— Exercise material —
□ □ □

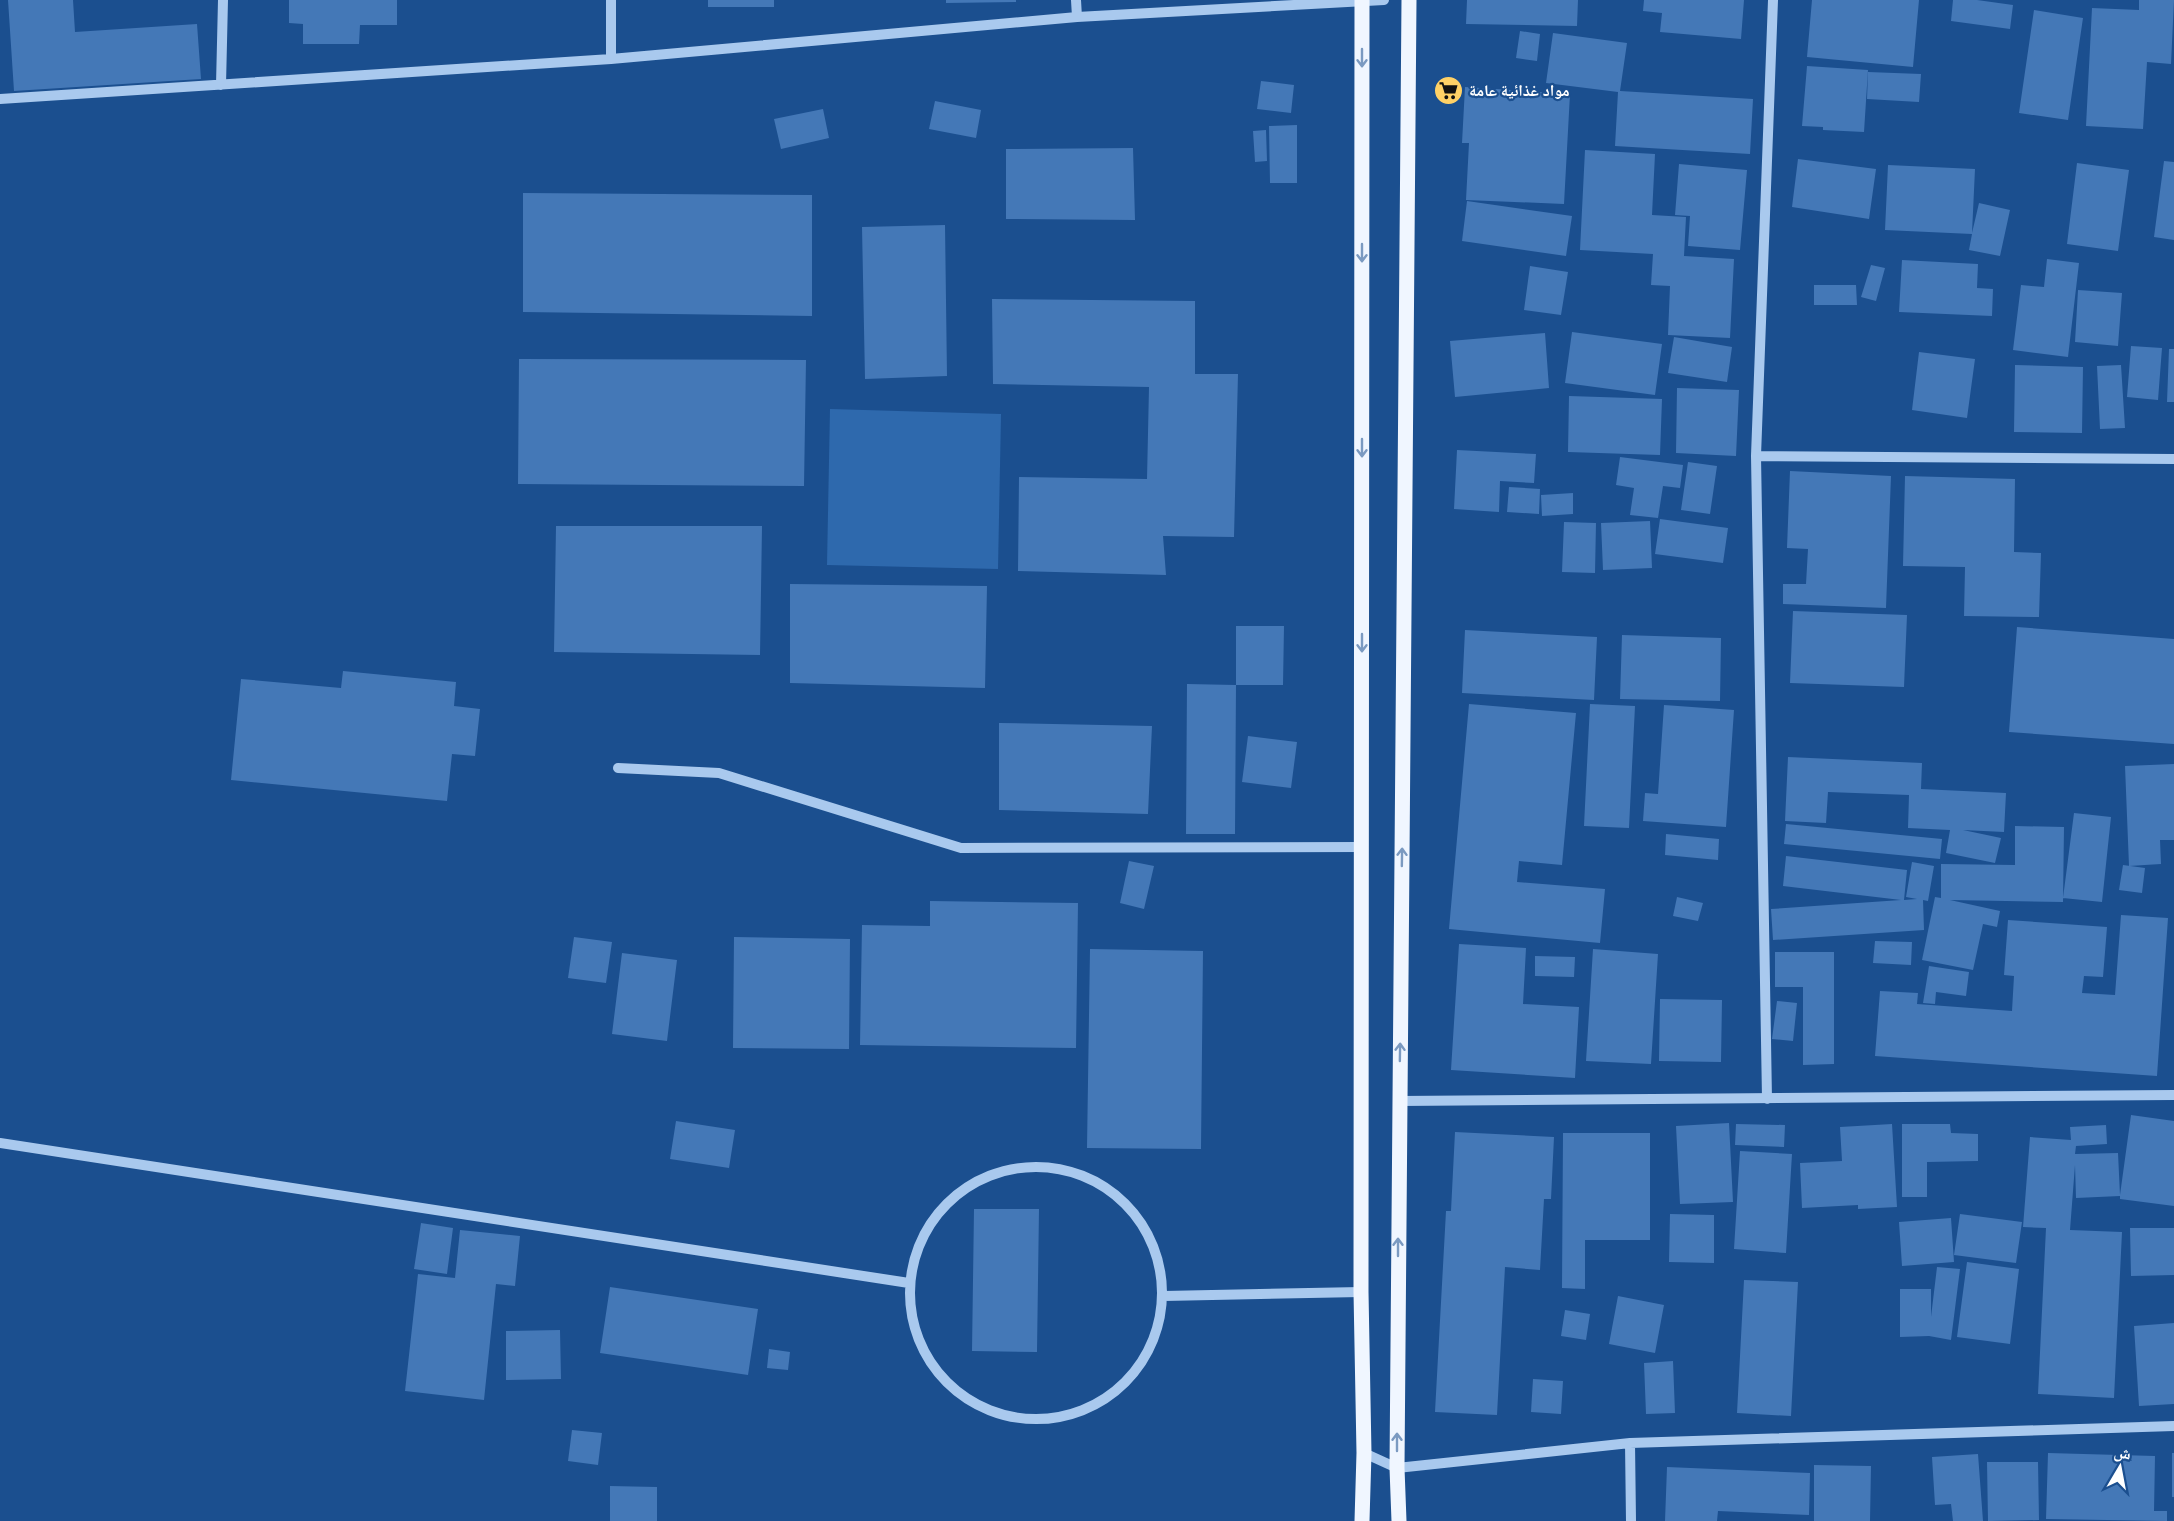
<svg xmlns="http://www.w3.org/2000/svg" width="2174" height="1521" font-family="Inter,'Noto Naskh Arabic',sans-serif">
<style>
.garden{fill:#2e69ad}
.building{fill:#4478b7}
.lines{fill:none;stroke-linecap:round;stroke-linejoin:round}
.minor{stroke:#a9c9ee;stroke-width:10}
.major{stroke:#f0f6ff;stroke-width:15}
.oneway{stroke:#7b9ac1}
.labels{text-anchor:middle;stroke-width:4.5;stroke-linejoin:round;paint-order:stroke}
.poi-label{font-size:16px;font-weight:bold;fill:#fff;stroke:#1b4f8f;text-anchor:start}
</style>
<rect width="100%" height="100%" fill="#1b4f8f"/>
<path class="garden" d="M830,409L1001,414L998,569L827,565Z"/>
<path class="building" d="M8,0H73L75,32L197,24L201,79L14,91Z
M289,0H397V25H360L359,44H303V24L289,23Z
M708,0H774V7H708Z
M946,0H1016V2L946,3Z
M1467,0H1578L1577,26L1466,24Z
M1644,0H1744L1741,39L1660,32L1662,13L1643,11Z
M1812,0H1919L1913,67L1807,57Z
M1953,0H1977L2013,5L2010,29L1951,21Z
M2139,0H2174L2171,64L2147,62L2143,129L2086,126L2092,8L2139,10Z
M2034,10L2083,18L2068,120L2019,113Z
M1520,31L1540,34L1537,61L1516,58Z
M1553,33L1627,43L1620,91L1753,99L1750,154L1615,146L1618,92L1546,83Z
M1807,66L1868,70L1864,132L1823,130V127L1802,126Z
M1868,72L1921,74L1919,102L1867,99Z
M1261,81L1294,85L1291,113L1257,109Z
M1465,87L1570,94L1564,204L1466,200L1469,143H1462Z
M935,101L981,110L976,138L929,129Z
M823,109L829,138L781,149L774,119Z
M1297,125V183H1270L1269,126Z
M1266,130L1267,161L1255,162L1253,131Z
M1133,148L1135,220L1006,219V149Z
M1585,150L1655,154L1652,215L1686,217L1684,256L1734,259L1730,338L1668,335L1670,286L1651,285L1653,254L1580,250Z
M1798,159L1876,169L1869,219L1792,207Z
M2164,161L2174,162V240L2154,237Z
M2077,163L2129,170L2118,251L2067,244Z
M1679,164L1747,170L1740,250L1688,246L1690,216L1675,215Z
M1888,165L1975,169L1972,233L1979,203L2010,210L2000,256L1969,250L1972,234L1885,230Z
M523,193L812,195V316L523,312Z
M1467,201L1572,216L1566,256L1462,241Z
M945,225L947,376L865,379L862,227Z
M2047,259L2079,263L2068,357L2013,350L2021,285L2044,287Z
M1902,260L1978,264L1977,288L1993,289L1992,316L1899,312Z
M1871,265L1885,268L1876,301L1861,297Z
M1530,266L1568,272L1561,315L1524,310Z
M1814,285H1856L1857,305H1814Z
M2078,290L2122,293L2118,346L2075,342Z
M992,299L1195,301V374H1238L1234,537L1163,536L1166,575L1018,571L1019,477L1147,479L1149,387L993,384Z
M1572,332L1662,344L1655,395L1565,383Z
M1545,333L1549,388L1455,397L1450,341Z
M1674,337L1732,347L1727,382L1668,373Z
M2131,346L2162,348L2158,400L2127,397Z
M2169,349H2174V402H2167Z
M1919,352L1975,359L1967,418L1912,410Z
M519,359L806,360L804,486L518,484Z
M2015,365L2083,367L2082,433L2014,432Z
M2121,365L2125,428L2100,429L2097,366Z
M1677,388L1739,390L1736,456L1676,453Z
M1569,396L1662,399L1660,455L1568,452Z
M1457,450L1536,454L1534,483L1500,481L1499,512L1454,509Z
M1620,457L1683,465L1680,488L1663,486L1658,518L1630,515L1634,488L1616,485Z
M1688,462L1717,466L1710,514L1681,510Z
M1790,471L1891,476L1886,608L1783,604V584H1806L1808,549L1787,548Z
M1905,476L2015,479L2014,552L2041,553L2039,617L1964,616L1965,567L1903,566Z
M1509,487L1540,489L1539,514L1507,512Z
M1573,493V514L1542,516L1541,495Z
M1660,519L1728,528L1723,563L1655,554Z
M1650,521L1652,568L1603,570L1601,523Z
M1564,522L1596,523L1595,573L1562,572Z
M556,526H762L760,655L554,652Z
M790,584L987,586L985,688L790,683Z
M1793,611L1907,615L1904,687L1790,683Z
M1236,626H1284L1283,685H1236Z
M2017,627L2174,639V744L2009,732Z
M1465,630L1597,637L1594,700L1462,693Z
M1622,635L1721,638L1720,701L1620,699Z
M343,671L456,682L454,706L480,709L475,756L452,754L447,801L231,780L241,679L341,688Z
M1187,684L1236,685L1235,834H1186Z
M1469,704L1576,713L1562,865L1519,861L1517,882L1605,889L1600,943L1449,929Z
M1590,704L1635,706L1629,828L1584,826Z
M1664,705L1734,710L1726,827L1643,821L1645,793L1658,794Z
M999,723L1152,726L1148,814L999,810Z
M1248,736L1297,742L1291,788L1242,782Z
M1788,757L1922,763L1921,789L2006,793L2004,832L1963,830L2001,838L1995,863L1946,853L1950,830L1908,828L1909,795L1828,792L1826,823L1785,821Z
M2174,764V840H2160L2161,864L2129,866L2125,766Z
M2074,813L2111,817L2102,902L2063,898Z
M1786,824L1942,839L1940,859L1784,844Z
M2015,826L2064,827L2063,902L1950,900L2000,911L1997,927L1983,924L1973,970L1922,960L1935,897L1941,898V864L2015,865Z
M1666,834L1719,839L1718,860L1665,855Z
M1786,856L1907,870L1904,900L1917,899L1906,897L1912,862L1934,866L1928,901L1923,900L1924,930L1773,940L1771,909L1901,900L1783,886Z
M1129,861L1154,866L1144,909L1120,903Z
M2123,865L2145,868L2142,893L2119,890Z
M1677,897L1703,903L1698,921L1673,916Z
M930,901L1078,903L1076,1048L860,1045L862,925L930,926Z
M2121,915L2168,918L2157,1076L1875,1056L1880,991L1918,993L1917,1004L2012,1011L2014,976L2004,975L2008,920L2107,927L2103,977L2084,976L2082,993L2115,995Z
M574,937L612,942L606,983L568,978Z
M734,937L850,939L849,1049L733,1048Z
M1875,941L1912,942L1911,965L1873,963Z
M1459,944L1526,948L1523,1004L1579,1007L1575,1078L1451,1070Z
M1090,949L1203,951L1201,1149L1087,1148Z
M1593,949L1658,954L1651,1064L1586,1061Z
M1775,952H1834V1064L1803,1065V987H1775Z
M622,953L677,960L667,1041L612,1034Z
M1535,956L1575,957L1574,977L1535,976Z
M1929,966L1969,972L1966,996L1936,992L1935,1004L1923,1003Z
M1660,999L1722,1000L1721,1062L1659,1061Z
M1777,1001L1797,1003L1793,1041L1772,1039Z
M2131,1115L2174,1121V1206L2120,1199V1196L2076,1198L2075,1165L2070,1230L2122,1232L2114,1398L2038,1394L2046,1228L2023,1227L2030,1137L2071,1140L2070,1127L2106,1125L2107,1144L2076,1146L2075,1154L2118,1153L2120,1195Z
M676,1121L735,1130L729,1168L670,1159Z
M1729,1123L1733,1202L1680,1204L1676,1126Z
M1736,1124L1785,1125L1784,1147L1735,1145Z
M1892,1124L1897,1207L1858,1209V1205L1802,1208L1800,1163L1842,1161L1840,1127Z
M1902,1124H1950L1951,1133L1978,1134V1161L1927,1162V1197H1902Z
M1455,1132L1554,1137L1551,1199H1544L1540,1270L1505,1267L1497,1415L1435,1412L1446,1211H1451Z
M1563,1133H1650V1240H1585V1289L1562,1288Z
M1740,1151L1792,1154L1786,1253L1734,1249Z
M974,1209H1039L1037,1352L972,1351Z
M1670,1214L1714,1215V1263L1669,1262Z
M1960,1214L2022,1222L2016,1263L1954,1255Z
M1951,1218L1954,1262L1902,1266L1899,1222Z
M421,1223L453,1228L447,1274L414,1269Z
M2130,1228H2174V1275L2131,1276Z
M460,1230L520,1236L515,1286L496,1284L484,1400L405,1391L418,1274L455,1278Z
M1967,1262L2019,1269L2010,1344L1957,1337Z
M1937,1267L1960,1269L1951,1340L1929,1336L1900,1337V1289H1931V1317Z
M1744,1280L1798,1282L1791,1416L1737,1413Z
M610,1287L758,1309L748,1375L600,1353Z
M1618,1296L1664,1305L1655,1353L1609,1344Z
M1565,1310L1590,1314L1586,1340L1561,1336Z
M2174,1323V1404L2139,1406L2134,1326Z
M560,1330L561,1379L506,1380V1331Z
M769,1349L790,1352L788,1370L767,1368Z
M1673,1361L1675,1413L1646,1414L1644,1363Z
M1533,1379L1563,1381L1561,1414L1531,1412Z
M572,1430L602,1433L598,1465L568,1461Z
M2048,1453L2155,1456L2154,1511H2167V1521L2046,1519Z
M2172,1453H2174V1497H2172Z
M1978,1454L1983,1521H1953L1951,1504L1935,1505L1932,1457Z
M1987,1462H2038L2039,1520L1988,1521Z
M1814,1465L1871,1466L1870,1521H1814Z
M1667,1467L1810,1473L1809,1515L1718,1511L1717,1521H1665Z
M610,1486L657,1487V1521H610Z"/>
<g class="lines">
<path class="minor" d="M1076,0L1077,17
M611,59V0
M221,85L223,0
M0,99L611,59L1077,17L1384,0
M1756,456L2174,459
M618,768L719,773L961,848L1363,847
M1767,1099L1756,456L1773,0
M1399,1101L2174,1095
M0,1143L909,1283
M910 1293a126 126 0 1 1 252 0a126 126 0 1 1-252 0Z
M1164,1296L1361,1292
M1630,1443L1631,1521
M1364,1453L1397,1468L1630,1443L2174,1426"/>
<path class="major" d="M1362,0L1361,1292L1364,1453L1362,1521
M1399,1521L1397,1468L1409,0"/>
</g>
<defs><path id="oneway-shaft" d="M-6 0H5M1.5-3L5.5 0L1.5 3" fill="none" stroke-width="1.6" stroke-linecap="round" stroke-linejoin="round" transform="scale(1.5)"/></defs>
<g class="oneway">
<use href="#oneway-shaft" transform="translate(1362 58) rotate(90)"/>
<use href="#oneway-shaft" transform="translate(1362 253) rotate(90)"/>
<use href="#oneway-shaft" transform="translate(1362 448) rotate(90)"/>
<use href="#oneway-shaft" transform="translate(1362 643) rotate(90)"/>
<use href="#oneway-shaft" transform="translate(1402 857) rotate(-89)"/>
<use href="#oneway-shaft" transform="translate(1400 1052) rotate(-89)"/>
<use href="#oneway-shaft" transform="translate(1398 1247) rotate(-90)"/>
<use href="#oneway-shaft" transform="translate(1397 1442) rotate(-90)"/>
</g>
<defs>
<symbol id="supermarket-disc" viewBox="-11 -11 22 22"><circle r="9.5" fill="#ffd166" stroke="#1b4f8f"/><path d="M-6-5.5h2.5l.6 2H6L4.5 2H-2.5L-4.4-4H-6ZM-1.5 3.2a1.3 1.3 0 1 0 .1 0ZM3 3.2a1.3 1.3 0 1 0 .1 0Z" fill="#111"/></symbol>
</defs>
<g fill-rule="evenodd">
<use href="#supermarket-disc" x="1432" y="74" width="33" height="33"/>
</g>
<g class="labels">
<g class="poi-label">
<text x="1469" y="96">مواد غذائية عامة</text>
</g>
</g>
<g transform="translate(2120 1467) rotate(10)" stroke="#1b4f8f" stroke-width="4.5" paint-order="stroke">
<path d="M0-4.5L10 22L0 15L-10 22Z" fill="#ffffff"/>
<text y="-9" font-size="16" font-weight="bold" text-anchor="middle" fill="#ffffff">ش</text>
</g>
</svg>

□ □ □

— Your goal —
How many lines in the entries above hold the word "labels"? Reply with the number by itself.

— Worked solution —
2